TASK OBJECTIVE => Count up the lines below containing the word "left", and give the result with no other words.

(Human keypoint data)
· · · ·
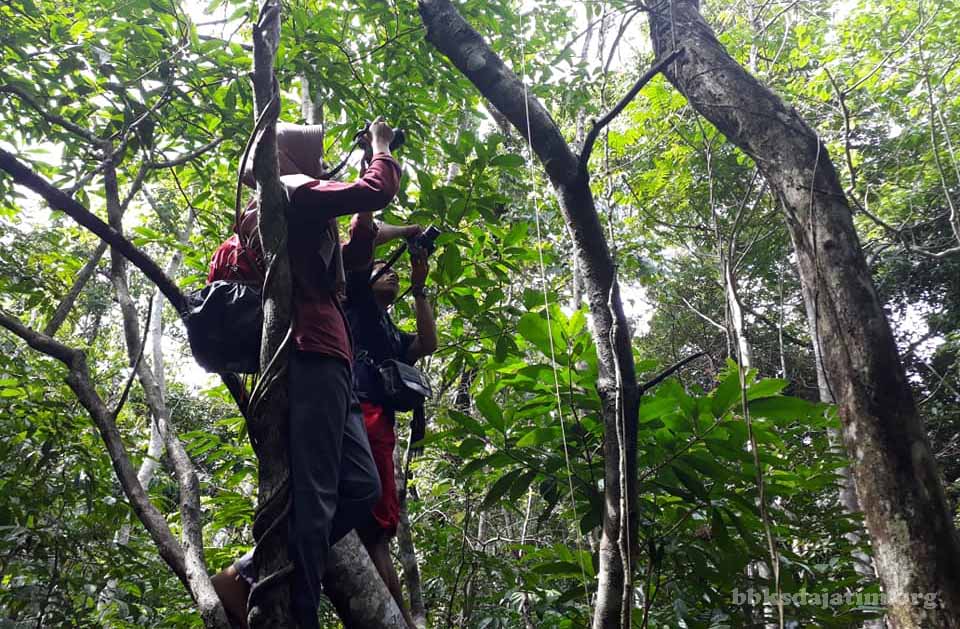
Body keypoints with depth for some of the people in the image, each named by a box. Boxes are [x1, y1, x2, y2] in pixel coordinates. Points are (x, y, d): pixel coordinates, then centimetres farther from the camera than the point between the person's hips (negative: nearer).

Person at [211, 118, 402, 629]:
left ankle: (249, 577, 4)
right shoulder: (293, 194, 2)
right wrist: (381, 145, 12)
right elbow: (377, 190, -6)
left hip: (319, 359, 10)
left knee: (360, 487, 6)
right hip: (310, 354, -10)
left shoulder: (281, 215, 31)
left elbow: (353, 257, 33)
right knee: (312, 493, -15)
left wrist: (368, 213, 28)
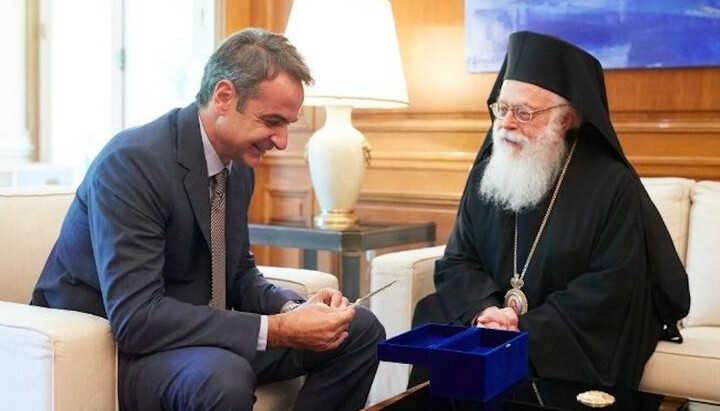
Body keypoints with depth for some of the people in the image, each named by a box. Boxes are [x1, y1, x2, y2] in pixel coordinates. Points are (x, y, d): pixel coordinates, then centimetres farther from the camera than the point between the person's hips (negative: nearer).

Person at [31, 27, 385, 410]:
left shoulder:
· · · ·
RESPONSE TO THIS EXERCISE => 7